**Zitierter Auszug:**
══════════════════════════════
3. A wird nur nach § 113 Abs. 1 StGB bestraft. Treten §§ 240 Abs. 1, 3, 22 StGB im Konkurrenzwege zurück?

Ja!

BGH: „Da jedes Widerstandleisten zugleich den Zweck verfolgt, den betroffenen Beamten zu einer Duldung oder Unterlassung zu nötigen [...], tritt der Tatbestand des § 240 StGB [...] im Konkurrenzwege zurück. Dies führt dazu, dass § 113 StGB als lex specialis allein anzuwenden ist [...]. Die tateinheitliche Verurteilung wegen (versuchter) Nötigung muss daher entfallen.“ Vergiss in Deiner Klausur nie, auch nur kurz etwas zu den Konkurrenzen zu schreiben. Das bringt Dir wertvolle Punkte und Achtung ein.

4. Hat A T durch Drohung mit Gewalt Widerstand geleistet (§ 113 Abs. 1 StGB)?

Genau, so ist das!

Widerstand leisten ist das – auch untaugliche oder erfolglose – Unternehmen, den Amtsträger durch ein aktives Vorgehen zur Unterlassung der Vollstreckungshandlung als solcher zu nötigen oder diese zu erschweren (Fischer, StGB, 64. Aufl. 2017, § 113 RdNr. 22). Drohung mit Gewalt: Drohung ist das Inaussichtstellen eines künftigen Übels, auf dessen Eintritt der Drohende Einfluss hat oder zu haben vorgibt und dessen Verwirklichung er nach dem Inhalt seiner Äußerung für den Fall des Bedingungseintritts will. Gewalt ist ein Einsatz materieller Zwangsmittel durch tätiges Handeln gegen die Person des Vollstreckenden, der geeignet ist, die Vollendung der Diensthandlung zumindest zu erschweren (Fischer, StGB, 64. Aufl. 2017, § 113. RdNr. 23, 26; § 240 RdNr. 31). A hat es unternommen, die Prüfung zu verhindern, indem er mit dem Revolver Gesundheitsschäden angedroht hat.
══════════════════════════════
**Vorliegende Daten:**

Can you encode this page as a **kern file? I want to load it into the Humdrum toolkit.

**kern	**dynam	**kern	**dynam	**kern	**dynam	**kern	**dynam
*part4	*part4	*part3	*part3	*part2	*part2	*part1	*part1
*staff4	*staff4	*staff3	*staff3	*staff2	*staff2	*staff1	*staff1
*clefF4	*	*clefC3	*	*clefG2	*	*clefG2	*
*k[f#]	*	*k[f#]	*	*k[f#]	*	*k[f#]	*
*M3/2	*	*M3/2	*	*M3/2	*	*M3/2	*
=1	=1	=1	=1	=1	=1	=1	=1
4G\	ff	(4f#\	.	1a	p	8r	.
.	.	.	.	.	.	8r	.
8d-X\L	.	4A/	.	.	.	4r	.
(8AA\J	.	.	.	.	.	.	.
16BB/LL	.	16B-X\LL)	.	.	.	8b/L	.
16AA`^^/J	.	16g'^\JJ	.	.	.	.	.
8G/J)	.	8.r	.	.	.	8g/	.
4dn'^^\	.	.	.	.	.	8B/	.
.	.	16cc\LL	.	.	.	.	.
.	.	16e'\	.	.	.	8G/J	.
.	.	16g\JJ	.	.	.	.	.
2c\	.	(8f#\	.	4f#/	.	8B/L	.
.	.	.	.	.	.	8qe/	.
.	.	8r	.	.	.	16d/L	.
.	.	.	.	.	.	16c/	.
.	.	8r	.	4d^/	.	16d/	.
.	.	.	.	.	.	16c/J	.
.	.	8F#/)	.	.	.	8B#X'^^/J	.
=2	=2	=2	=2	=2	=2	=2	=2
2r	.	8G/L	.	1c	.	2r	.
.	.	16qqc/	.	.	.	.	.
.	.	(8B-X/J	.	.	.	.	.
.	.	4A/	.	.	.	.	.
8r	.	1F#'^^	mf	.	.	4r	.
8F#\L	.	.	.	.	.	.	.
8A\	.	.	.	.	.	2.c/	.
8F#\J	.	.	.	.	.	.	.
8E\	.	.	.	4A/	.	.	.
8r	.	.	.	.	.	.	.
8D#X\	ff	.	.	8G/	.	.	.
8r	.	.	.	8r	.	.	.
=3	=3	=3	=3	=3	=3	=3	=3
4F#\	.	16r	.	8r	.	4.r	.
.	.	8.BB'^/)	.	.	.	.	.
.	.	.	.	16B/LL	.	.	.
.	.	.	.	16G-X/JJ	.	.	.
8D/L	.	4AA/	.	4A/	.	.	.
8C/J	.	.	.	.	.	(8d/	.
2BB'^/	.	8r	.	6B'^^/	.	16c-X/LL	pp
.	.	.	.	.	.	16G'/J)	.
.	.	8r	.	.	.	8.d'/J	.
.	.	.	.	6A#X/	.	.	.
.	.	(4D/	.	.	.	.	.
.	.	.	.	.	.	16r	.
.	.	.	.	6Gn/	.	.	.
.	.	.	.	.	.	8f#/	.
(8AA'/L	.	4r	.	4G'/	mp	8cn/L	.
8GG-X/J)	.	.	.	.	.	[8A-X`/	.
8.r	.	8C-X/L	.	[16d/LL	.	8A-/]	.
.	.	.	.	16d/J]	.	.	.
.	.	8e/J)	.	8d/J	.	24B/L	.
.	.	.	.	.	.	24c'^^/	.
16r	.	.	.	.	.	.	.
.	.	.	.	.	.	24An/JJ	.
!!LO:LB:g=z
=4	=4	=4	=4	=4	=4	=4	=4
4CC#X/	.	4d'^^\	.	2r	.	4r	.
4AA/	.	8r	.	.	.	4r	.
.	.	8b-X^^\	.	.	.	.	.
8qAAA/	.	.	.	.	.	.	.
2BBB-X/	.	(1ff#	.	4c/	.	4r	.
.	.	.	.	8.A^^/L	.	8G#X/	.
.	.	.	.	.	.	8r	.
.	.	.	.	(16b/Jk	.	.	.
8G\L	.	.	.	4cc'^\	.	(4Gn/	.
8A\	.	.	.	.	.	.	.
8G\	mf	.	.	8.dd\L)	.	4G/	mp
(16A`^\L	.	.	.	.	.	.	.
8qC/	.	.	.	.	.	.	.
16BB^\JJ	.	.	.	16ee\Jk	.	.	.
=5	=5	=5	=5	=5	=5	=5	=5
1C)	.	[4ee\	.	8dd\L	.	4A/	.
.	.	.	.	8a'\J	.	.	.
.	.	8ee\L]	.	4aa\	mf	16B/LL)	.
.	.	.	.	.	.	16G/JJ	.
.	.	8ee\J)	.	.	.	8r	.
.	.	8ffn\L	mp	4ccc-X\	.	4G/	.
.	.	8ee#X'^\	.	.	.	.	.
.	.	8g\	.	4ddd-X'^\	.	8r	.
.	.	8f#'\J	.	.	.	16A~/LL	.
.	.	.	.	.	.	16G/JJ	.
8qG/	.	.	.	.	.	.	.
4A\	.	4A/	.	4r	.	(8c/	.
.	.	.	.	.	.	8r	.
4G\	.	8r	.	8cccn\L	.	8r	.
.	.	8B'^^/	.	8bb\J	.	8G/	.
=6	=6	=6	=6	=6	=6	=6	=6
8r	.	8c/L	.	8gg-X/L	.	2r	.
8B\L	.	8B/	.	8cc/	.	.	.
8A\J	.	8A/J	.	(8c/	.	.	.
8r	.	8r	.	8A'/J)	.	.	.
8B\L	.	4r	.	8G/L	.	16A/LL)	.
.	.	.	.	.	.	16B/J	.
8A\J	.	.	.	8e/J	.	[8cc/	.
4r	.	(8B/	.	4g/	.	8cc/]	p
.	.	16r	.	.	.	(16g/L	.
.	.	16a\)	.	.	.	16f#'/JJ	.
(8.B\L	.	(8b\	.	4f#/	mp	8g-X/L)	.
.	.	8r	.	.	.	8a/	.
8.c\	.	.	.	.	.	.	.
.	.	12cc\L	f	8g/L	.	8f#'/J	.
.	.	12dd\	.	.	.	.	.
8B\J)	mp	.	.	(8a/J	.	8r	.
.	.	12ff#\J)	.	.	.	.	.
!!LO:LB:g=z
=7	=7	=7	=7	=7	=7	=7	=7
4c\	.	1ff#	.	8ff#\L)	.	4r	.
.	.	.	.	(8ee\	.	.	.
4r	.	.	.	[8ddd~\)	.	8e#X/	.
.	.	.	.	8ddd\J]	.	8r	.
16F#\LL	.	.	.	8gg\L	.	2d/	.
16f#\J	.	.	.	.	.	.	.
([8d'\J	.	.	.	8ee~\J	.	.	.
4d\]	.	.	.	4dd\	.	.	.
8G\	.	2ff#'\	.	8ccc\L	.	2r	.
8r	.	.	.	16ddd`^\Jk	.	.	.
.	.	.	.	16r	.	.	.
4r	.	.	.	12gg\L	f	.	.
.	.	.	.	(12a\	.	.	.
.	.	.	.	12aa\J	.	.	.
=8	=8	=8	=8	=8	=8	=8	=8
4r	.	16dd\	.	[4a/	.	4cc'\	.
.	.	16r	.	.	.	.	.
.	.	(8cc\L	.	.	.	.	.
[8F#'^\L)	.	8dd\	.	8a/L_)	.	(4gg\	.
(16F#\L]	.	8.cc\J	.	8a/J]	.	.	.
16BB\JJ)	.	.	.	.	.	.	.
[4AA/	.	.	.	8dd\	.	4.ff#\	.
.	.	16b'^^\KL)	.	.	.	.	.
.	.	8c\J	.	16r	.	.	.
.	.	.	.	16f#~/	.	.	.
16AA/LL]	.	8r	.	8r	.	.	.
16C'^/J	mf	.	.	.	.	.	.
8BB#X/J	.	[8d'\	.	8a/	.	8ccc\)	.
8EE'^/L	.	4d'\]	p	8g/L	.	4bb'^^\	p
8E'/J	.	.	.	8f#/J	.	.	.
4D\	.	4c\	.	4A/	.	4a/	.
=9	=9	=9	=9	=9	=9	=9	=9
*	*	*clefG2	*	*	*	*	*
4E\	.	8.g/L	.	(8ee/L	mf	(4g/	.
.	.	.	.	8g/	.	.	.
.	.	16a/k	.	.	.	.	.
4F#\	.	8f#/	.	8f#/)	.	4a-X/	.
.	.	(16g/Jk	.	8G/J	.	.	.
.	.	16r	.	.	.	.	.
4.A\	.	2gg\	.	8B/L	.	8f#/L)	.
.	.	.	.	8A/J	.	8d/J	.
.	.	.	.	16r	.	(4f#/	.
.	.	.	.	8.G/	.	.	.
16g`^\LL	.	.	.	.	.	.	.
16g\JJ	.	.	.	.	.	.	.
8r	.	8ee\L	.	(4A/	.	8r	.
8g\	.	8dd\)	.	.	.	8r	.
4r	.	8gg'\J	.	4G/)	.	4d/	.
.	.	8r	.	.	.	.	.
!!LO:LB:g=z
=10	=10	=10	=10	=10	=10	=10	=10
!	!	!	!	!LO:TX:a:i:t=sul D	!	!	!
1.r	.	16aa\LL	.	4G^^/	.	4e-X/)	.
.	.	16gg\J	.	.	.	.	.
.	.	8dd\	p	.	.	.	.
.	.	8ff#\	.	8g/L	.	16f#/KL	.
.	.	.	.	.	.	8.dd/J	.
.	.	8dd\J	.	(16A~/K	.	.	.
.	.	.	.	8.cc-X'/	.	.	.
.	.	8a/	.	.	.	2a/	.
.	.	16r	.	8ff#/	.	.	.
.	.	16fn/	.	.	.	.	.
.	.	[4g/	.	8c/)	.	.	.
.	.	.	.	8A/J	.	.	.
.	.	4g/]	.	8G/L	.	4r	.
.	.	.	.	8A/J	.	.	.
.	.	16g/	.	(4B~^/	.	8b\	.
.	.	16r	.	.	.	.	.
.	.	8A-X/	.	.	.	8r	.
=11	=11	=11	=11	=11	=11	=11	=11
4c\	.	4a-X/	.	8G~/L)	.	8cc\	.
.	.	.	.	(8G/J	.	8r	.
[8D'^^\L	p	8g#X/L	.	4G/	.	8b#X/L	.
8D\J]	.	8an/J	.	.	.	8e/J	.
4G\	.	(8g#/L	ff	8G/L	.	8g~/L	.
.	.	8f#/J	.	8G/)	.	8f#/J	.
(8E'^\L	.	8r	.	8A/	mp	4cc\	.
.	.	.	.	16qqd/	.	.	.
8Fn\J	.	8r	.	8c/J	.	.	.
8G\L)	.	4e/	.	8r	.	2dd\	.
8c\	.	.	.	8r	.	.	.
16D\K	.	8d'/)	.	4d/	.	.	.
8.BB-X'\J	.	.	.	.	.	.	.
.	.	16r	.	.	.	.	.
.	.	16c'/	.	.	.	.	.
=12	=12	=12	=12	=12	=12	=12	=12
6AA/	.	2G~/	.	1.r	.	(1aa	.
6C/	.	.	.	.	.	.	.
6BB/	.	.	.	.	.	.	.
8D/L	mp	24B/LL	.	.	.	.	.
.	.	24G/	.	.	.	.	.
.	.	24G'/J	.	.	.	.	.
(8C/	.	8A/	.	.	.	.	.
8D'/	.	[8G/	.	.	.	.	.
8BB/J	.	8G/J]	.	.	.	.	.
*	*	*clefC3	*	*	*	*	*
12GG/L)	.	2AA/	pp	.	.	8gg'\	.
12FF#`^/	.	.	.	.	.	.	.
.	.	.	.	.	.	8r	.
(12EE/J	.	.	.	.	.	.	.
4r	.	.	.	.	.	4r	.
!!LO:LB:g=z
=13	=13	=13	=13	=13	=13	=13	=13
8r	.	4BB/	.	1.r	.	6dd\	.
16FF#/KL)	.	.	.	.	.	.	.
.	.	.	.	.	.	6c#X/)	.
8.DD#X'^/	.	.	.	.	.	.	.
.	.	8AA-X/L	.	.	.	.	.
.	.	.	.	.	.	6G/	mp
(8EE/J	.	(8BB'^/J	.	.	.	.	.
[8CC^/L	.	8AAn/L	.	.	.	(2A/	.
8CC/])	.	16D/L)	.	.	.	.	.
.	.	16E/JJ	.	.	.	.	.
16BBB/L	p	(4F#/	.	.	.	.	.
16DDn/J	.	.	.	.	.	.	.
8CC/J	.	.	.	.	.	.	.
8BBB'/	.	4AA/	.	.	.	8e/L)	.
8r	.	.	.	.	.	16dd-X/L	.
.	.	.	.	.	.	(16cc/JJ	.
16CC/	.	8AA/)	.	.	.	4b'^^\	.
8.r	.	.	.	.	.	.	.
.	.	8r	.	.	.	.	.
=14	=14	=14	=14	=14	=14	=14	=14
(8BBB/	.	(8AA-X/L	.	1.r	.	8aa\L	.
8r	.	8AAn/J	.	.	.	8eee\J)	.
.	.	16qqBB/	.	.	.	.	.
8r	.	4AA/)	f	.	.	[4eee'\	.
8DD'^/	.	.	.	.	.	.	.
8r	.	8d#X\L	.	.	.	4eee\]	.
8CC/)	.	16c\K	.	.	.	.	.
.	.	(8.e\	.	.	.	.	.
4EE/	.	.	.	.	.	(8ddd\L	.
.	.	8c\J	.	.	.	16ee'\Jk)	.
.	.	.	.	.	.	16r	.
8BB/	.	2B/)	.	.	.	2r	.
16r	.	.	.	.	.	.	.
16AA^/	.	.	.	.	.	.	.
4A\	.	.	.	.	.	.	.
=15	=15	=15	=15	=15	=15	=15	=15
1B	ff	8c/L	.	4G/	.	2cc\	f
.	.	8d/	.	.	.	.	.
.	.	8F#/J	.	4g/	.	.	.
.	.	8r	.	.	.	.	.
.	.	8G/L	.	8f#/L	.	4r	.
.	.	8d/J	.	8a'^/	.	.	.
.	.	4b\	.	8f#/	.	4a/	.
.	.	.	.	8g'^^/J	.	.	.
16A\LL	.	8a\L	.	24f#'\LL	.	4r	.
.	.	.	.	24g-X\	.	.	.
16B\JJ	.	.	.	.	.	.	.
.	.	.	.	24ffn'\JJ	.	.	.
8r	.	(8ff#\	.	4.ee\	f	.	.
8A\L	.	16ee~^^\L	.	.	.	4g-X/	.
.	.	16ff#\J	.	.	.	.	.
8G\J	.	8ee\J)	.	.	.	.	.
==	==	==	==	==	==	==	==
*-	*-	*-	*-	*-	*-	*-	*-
══════════════════════════════
**Zu bearbeitende Aufgaben:**
#1 Womit hat A laut dem Auszug Gesundheitsschäden angedroht?
#2 Schreiben Sie einen Abschnitt des Auszugs wörtlich ab: Setzen Sie bei den Worten „3. A wird nur“ ein und hören Sie nach „und Achtung ein.“ auf.

**Aufgabenlösungen:**
#1 Mit dem Revolver.

#2
3. A wird nur nach § 113 Abs. 1 StGB bestraft. Treten §§ 240 Abs. 1, 3, 22 StGB im Konkurrenzwege zurück?

Ja!

BGH: „Da jedes Widerstandleisten zugleich den Zweck verfolgt, den betroffenen Beamten zu einer Duldung oder Unterlassung zu nötigen [...], tritt der Tatbestand des § 240 StGB [...] im Konkurrenzwege zurück. Dies führt dazu, dass § 113 StGB als lex specialis allein anzuwenden ist [...]. Die tateinheitliche Verurteilung wegen (versuchter) Nötigung muss daher entfallen.“ Vergiss in Deiner Klausur nie, auch nur kurz etwas zu den Konkurrenzen zu schreiben. Das bringt Dir wertvolle Punkte und Achtung ein.